• **EXERCISE DIRECTIONS**: If a line in the listing below contains "πόλη", return that line.

• **SUPPLIED ENTRIES**:
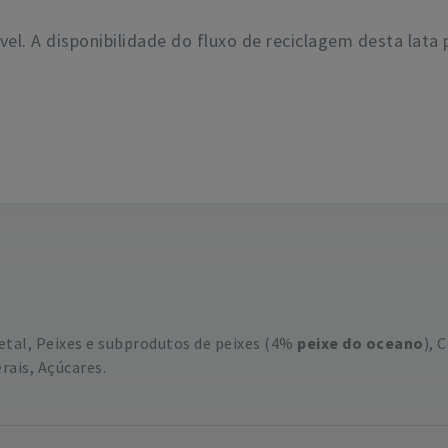
ável. A disponibilidade do fluxo de reciclagem desta lata 
etal, Peixes e subprodutos de peixes (4%
peixe do oceano
), 
rais, Açúcares.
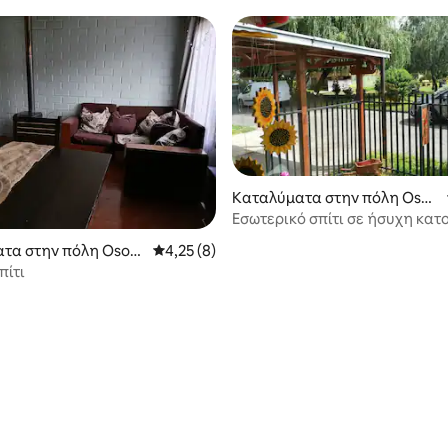
ια Los Lagos
Καταλύματα στην πόλη Osor
no
Εσωτερικό σπίτι σε ήσυχη κατ
περιοχή
τα στην πόλη Osorn
Μέση βαθμολογία: 4,25 στα 5, 8 κριτικές
4,25 (8)
πίτι
5 στα 5, 6 κριτικές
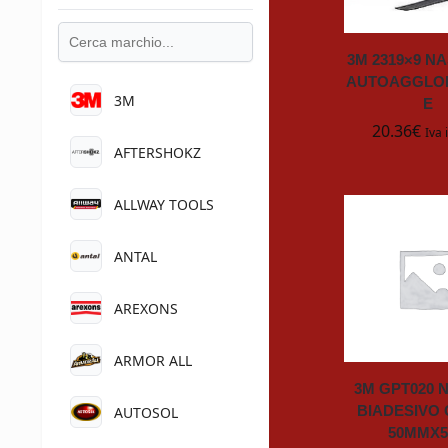
3M 2319×9 N
AUTOAGGLO
3M
E
20.36
€
Iva 
AFTERSHOKZ
ALLWAY TOOLS
ANTAL
AREXONS
ARMOR ALL
3M GPT020 
BIADESIVO 
AUTOSOL
50MMX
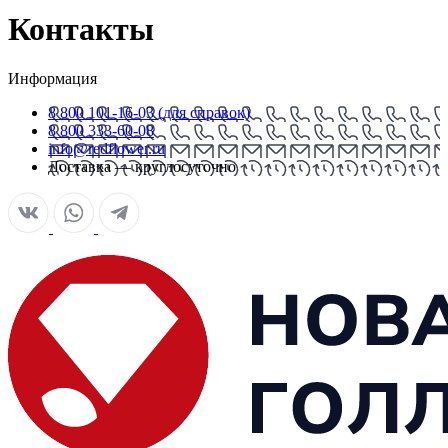
Контакты
Информация
8 800 101-16-03 (для справок)
8 800 333-60-08
info@redflower.ru
Доставка — круглосуточно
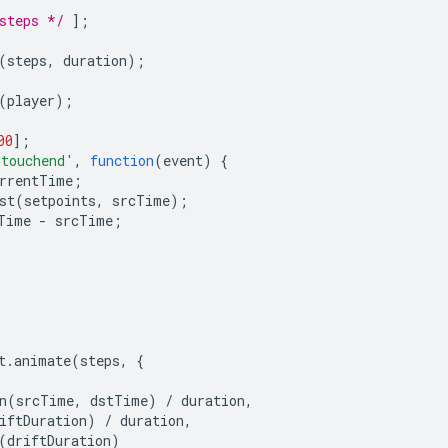
steps */
];
(
steps
,
duration
);
(
player
);
00
];
'touchend'
,
function
(
event
)
{
rrentTime
;
st
(
setpoints
,
srcTime
);
Time
-
srcTime
;
t
.
animate
(
steps
,
{
n
(
srcTime
,
dstTime
)
/
duration
,
iftDuration
)
/
duration
,
(
driftDuration
)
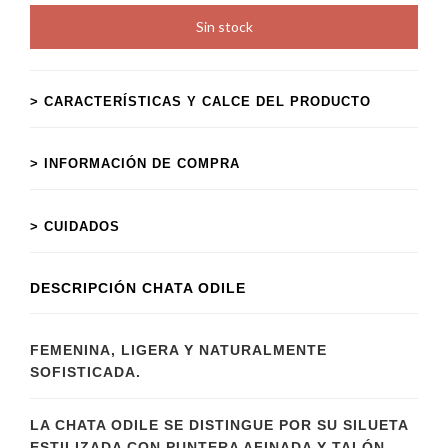
> CARACTERÍSTICAS Y CALCE DEL PRODUCTO
> INFORMACIÓN DE COMPRA
> CUIDADOS
DESCRIPCIÓN CHATA ODILE
FEMENINA, LIGERA Y NATURALMENTE
SOFISTICADA.
LA CHATA ODILE SE DISTINGUE POR SU SILUETA
ESTILIZADA CON PUNTERA AFINADA Y TALÓN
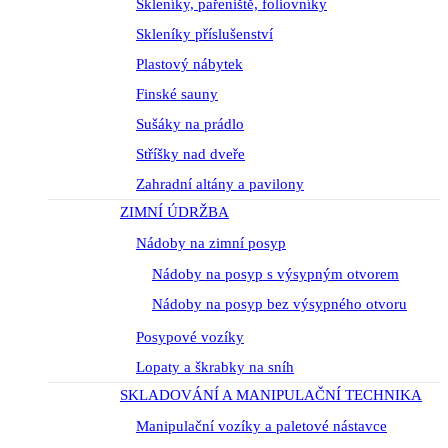
Skleníky, pařeniště, foliovníky
Skleníky příslušenství
Plastový nábytek
Finské sauny
Sušáky na prádlo
Stříšky nad dveře
Zahradní altány a pavilony
ZIMNÍ ÚDRŽBA
Nádoby na zimní posyp
Nádoby na posyp s výsypným otvorem
Nádoby na posyp bez výsypného otvoru
Posypové vozíky
Lopaty a škrabky na sníh
SKLADOVÁNÍ A MANIPULAČNÍ TECHNIKA
Manipulační vozíky a paletové nástavce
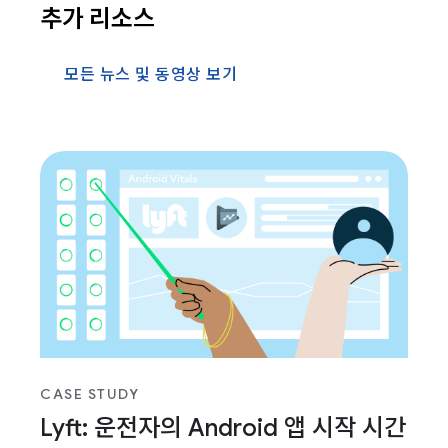
추가 리소스
모든 뉴스 및 동영상 보기
CASE STUDY
Lyft: 운전자의 Android 앱 시작 시간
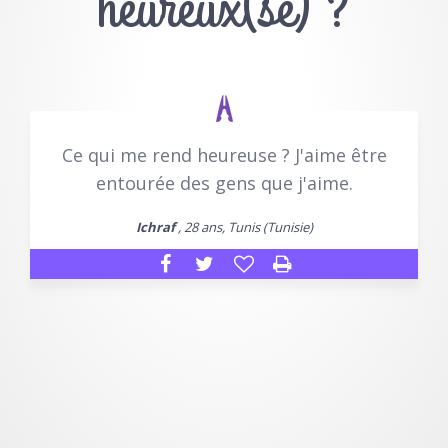
heureux(se) ?
Ce qui me rend heureuse ? J'aime être
entourée des gens que j'aime.
Ichraf
, 28 ans, Tunis (Tunisie)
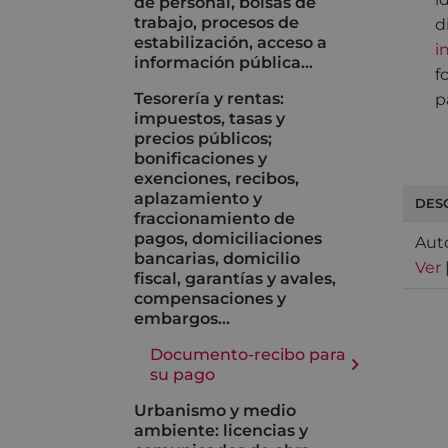
de personal, bolsas de
trabajo, procesos de
d
estabilización, acceso a
i
información pública…
f
Tesorería y rentas:
p
impuestos, tasas y
precios públicos;
bonificaciones y
exenciones, recibos,
aplazamiento y
DES
fraccionamiento de
pagos, domiciliaciones
Auto
bancarias, domicilio
Ver
fiscal, garantías y avales,
compensaciones y
embargos…
Documento-recibo para
su pago
Urbanismo y medio
ambiente: licencias y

• **RESULT BELOW**:
Καταλύματα στην πόλη Osor
τα στην πόλη Osorn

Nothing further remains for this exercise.